I have to write an Arduino sketch to accomplish some tasks with the number of digital pulses detected by a pin. For this purpose I chose to use interrupts in order not to miss any pulse and perform the rest of the algorithm virtually at the same time.
In order to make a quick test, I put on this circuit:
and I loaded this sketch (based on the example in the attachInterrupt documentation):
volatile unsigned int pulses=0;
void setup() {
attachInterrupt(0, countpulses, FALLING); // interrupt 0 = pin 2
Serial.begin(9600);
}
void loop() {
Serial.println(pulses);
delay(500);
}
void countpulses() {
pulses++;
}
What I expected here is that whenever I press and release the switch (and the red led turns on and off), it should read one pulse. The weird thing is that it counts two pulses instead, that is, it counts a pulse for each state change instead of just for the "falling" one.

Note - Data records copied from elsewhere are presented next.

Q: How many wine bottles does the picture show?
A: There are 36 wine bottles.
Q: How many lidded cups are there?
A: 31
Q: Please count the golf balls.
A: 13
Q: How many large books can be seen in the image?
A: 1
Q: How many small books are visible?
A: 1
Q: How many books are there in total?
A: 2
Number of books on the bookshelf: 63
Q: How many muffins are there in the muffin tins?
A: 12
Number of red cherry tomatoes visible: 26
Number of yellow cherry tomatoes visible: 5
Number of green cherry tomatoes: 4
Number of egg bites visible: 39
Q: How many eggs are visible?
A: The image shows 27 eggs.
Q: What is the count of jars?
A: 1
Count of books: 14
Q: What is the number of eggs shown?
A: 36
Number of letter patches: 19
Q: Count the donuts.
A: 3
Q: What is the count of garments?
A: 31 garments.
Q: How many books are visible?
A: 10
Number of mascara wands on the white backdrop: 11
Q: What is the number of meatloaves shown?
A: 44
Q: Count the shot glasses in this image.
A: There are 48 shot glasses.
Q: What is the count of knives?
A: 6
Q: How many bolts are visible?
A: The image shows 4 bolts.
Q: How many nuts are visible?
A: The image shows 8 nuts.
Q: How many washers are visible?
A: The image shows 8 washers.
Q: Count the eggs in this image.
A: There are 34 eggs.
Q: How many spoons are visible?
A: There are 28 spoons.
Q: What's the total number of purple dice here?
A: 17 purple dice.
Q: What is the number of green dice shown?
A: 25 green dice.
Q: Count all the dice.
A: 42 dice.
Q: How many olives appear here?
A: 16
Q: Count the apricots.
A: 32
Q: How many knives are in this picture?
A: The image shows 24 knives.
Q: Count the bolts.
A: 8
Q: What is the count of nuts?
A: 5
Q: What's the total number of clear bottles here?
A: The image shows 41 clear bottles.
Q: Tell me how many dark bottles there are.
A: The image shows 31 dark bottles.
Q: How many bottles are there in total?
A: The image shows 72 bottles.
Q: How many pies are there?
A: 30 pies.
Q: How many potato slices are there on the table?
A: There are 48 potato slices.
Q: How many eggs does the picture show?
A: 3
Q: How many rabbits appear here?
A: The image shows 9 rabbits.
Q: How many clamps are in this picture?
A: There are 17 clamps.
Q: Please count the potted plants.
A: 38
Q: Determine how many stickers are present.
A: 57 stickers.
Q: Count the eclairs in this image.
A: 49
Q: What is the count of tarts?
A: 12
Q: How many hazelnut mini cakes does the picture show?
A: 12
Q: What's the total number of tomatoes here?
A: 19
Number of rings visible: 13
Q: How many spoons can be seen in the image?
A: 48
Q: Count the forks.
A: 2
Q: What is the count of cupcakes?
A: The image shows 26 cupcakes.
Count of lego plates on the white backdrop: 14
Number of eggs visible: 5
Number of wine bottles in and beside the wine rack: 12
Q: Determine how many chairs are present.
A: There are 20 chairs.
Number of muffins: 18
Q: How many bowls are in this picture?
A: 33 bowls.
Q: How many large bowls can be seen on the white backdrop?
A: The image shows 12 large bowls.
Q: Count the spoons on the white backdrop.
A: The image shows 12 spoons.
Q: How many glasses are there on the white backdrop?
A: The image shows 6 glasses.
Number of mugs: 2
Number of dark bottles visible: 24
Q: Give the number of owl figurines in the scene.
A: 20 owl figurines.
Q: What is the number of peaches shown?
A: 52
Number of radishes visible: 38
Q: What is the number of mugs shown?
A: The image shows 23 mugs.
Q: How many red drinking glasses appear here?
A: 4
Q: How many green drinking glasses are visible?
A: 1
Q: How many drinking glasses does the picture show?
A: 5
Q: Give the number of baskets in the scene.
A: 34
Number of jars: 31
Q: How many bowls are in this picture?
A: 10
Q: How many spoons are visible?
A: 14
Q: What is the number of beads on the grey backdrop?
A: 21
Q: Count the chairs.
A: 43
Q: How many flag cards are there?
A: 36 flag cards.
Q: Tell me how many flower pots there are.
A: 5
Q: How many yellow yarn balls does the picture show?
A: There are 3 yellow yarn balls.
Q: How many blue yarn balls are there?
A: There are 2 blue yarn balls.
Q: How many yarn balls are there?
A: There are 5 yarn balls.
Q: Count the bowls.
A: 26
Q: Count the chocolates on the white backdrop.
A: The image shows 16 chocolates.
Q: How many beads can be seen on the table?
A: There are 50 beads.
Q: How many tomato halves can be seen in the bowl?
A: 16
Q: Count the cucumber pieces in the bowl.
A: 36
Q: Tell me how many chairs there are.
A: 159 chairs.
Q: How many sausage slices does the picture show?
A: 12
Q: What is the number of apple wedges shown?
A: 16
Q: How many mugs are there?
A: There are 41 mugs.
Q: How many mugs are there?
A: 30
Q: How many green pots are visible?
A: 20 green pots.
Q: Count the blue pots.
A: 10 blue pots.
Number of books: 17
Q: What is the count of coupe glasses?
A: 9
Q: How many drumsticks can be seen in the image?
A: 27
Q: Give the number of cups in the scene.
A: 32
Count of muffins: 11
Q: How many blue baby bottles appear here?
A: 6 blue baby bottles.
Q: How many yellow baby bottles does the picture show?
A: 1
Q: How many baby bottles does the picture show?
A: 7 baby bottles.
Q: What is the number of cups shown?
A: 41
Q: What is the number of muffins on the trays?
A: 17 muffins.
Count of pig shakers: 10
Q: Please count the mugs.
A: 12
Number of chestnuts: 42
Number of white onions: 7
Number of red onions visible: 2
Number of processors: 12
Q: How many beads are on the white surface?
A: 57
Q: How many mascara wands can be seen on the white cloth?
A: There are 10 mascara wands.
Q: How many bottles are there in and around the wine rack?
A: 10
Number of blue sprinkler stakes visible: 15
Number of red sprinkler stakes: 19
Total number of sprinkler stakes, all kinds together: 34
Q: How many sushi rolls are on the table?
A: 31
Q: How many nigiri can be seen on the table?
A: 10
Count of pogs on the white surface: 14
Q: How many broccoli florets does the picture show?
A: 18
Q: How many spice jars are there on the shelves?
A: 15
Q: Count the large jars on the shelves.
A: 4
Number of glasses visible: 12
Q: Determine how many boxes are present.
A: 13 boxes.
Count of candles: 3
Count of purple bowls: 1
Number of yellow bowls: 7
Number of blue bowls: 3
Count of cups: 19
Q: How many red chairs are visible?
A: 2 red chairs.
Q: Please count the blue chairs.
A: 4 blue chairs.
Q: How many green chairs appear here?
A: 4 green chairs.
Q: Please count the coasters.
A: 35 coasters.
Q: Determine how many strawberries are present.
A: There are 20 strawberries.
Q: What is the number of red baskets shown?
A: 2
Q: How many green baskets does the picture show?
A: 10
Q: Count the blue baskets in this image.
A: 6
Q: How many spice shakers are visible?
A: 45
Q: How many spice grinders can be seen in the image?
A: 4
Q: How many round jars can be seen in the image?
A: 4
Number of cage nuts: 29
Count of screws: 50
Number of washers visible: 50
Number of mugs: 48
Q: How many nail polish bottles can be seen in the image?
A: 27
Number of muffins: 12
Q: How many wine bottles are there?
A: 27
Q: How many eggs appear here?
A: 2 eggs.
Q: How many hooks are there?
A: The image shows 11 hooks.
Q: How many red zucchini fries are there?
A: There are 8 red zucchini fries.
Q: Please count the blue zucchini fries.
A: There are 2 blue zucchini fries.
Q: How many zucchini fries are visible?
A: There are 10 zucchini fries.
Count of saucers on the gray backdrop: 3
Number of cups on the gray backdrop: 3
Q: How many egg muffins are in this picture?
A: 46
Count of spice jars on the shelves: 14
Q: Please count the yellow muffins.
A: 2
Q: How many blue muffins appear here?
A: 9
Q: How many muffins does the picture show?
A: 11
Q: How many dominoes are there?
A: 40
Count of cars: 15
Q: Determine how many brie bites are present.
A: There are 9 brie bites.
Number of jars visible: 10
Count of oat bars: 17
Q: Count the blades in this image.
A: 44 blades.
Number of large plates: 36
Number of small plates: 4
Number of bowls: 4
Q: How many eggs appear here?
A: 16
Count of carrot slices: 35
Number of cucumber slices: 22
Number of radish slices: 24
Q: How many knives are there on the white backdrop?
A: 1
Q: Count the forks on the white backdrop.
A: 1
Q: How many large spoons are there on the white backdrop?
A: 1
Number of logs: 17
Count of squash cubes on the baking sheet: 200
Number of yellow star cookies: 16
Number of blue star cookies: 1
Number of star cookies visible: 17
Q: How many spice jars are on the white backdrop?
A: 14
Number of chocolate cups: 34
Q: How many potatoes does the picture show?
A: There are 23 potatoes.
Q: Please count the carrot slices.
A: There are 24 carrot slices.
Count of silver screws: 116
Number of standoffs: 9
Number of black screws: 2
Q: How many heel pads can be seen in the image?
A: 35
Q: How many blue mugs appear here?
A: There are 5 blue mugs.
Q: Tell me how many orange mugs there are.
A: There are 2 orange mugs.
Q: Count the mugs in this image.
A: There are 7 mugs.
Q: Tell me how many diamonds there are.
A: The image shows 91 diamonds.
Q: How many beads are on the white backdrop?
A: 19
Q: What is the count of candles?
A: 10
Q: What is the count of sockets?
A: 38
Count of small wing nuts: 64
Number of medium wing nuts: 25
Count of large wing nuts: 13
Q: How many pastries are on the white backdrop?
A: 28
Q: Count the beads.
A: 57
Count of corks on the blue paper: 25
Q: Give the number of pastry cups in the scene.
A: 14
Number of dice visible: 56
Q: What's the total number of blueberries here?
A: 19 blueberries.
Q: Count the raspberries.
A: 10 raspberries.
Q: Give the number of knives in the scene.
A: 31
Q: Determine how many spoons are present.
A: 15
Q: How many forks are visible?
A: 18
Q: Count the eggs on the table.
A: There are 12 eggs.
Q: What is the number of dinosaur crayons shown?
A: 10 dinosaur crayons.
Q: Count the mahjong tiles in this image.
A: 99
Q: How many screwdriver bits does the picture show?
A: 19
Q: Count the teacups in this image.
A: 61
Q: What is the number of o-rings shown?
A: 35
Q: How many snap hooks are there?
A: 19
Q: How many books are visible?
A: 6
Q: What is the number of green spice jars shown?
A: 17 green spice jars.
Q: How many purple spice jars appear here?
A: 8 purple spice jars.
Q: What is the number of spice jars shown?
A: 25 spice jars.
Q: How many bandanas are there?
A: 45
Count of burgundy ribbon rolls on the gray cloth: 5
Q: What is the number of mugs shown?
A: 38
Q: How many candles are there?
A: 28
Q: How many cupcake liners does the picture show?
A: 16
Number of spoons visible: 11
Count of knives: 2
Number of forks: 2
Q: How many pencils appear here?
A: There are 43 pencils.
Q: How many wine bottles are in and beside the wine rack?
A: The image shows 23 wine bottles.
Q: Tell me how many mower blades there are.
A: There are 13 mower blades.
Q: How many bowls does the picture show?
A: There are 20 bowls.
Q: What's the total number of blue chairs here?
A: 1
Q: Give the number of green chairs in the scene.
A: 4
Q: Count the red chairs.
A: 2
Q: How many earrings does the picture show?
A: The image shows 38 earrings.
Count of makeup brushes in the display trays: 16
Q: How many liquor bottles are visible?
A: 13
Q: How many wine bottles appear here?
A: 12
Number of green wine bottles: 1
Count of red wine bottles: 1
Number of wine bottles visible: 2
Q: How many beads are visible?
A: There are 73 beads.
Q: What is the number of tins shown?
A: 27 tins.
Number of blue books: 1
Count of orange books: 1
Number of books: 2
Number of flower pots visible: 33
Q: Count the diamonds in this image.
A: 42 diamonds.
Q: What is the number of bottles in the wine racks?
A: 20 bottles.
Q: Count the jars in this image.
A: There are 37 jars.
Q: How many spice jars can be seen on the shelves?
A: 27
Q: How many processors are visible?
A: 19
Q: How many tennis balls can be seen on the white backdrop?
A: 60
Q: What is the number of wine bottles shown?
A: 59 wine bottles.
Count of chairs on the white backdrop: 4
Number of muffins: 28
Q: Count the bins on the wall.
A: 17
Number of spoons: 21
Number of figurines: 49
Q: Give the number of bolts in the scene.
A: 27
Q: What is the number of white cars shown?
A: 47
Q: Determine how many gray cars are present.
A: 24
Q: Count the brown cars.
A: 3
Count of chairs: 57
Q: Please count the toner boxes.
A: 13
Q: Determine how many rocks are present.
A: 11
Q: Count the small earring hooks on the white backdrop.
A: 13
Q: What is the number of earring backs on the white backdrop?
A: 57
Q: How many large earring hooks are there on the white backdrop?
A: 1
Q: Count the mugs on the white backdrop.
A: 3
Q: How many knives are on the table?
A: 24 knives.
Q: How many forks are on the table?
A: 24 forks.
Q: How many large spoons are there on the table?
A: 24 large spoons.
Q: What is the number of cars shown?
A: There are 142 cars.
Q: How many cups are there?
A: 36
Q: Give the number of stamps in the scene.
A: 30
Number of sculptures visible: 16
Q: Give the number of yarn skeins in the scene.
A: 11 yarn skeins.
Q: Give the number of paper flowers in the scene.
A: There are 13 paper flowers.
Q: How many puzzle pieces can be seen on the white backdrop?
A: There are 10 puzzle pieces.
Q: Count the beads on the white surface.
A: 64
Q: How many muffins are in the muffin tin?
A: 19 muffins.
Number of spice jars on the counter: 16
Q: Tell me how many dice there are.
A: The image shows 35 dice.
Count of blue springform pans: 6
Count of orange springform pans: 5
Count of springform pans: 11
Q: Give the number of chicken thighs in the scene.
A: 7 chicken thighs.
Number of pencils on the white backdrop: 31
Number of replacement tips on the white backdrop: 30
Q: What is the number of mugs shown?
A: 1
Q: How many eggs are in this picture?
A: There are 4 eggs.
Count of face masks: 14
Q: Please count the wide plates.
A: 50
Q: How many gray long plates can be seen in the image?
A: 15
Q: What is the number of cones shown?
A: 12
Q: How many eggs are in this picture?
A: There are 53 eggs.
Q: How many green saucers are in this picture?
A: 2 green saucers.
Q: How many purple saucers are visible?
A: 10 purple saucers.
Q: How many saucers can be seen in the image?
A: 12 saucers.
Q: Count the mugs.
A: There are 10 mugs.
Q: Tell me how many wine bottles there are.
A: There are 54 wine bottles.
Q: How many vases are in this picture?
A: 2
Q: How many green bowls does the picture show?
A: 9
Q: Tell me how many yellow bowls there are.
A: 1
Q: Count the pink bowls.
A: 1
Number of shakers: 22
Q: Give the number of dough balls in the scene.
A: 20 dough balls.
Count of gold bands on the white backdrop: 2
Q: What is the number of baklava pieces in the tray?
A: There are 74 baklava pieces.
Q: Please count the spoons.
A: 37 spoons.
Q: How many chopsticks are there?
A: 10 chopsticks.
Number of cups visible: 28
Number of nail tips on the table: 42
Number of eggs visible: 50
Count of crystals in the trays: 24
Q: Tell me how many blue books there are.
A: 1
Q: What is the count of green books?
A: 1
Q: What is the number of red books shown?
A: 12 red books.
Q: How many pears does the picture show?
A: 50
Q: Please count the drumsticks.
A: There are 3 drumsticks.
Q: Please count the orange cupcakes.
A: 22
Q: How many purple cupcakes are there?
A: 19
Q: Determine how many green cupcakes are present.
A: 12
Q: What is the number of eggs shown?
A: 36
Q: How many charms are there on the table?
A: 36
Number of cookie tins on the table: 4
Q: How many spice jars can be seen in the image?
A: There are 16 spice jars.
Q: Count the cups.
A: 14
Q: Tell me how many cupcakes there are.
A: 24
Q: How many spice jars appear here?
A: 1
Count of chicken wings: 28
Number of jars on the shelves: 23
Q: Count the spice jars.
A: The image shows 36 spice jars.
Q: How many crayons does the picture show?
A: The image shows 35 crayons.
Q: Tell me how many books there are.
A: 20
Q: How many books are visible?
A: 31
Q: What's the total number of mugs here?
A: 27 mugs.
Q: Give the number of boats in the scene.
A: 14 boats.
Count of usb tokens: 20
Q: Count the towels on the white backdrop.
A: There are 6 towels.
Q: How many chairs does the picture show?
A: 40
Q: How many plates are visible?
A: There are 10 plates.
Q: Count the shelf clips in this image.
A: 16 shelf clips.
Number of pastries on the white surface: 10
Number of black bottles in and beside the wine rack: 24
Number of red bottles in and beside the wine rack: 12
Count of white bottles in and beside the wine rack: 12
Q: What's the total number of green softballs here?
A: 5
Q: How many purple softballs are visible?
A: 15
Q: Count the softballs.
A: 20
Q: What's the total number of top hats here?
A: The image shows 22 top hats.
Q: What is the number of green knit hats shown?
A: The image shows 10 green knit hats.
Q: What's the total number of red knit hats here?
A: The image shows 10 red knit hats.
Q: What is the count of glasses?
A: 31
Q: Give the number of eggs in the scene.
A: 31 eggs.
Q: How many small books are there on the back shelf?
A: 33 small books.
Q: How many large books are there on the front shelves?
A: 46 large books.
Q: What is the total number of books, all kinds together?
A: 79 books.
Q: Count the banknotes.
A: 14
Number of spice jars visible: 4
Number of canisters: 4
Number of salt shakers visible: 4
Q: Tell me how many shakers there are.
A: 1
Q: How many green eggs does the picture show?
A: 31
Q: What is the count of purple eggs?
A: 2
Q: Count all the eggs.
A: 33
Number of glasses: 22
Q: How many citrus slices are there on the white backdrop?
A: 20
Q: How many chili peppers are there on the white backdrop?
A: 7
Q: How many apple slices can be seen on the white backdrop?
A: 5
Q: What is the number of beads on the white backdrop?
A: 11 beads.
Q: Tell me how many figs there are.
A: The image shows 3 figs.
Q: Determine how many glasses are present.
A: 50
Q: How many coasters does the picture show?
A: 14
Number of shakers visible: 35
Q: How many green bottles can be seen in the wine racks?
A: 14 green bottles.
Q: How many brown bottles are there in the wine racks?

Is this a matter of code or it's due to the switch? Will I have the same issue handling direct digital signals on pin 2?
Best Answer
Mechanical switches experience "contact bounce", which means that one press (or release) of the switch might cause the electical contact to make/break contact several times in rapid succession. This is what you are seeing with your code as it stands currently. The Arduino is fast enough to respond to each of the interrupts caused by this bouncing, even though you can't see it on the LED.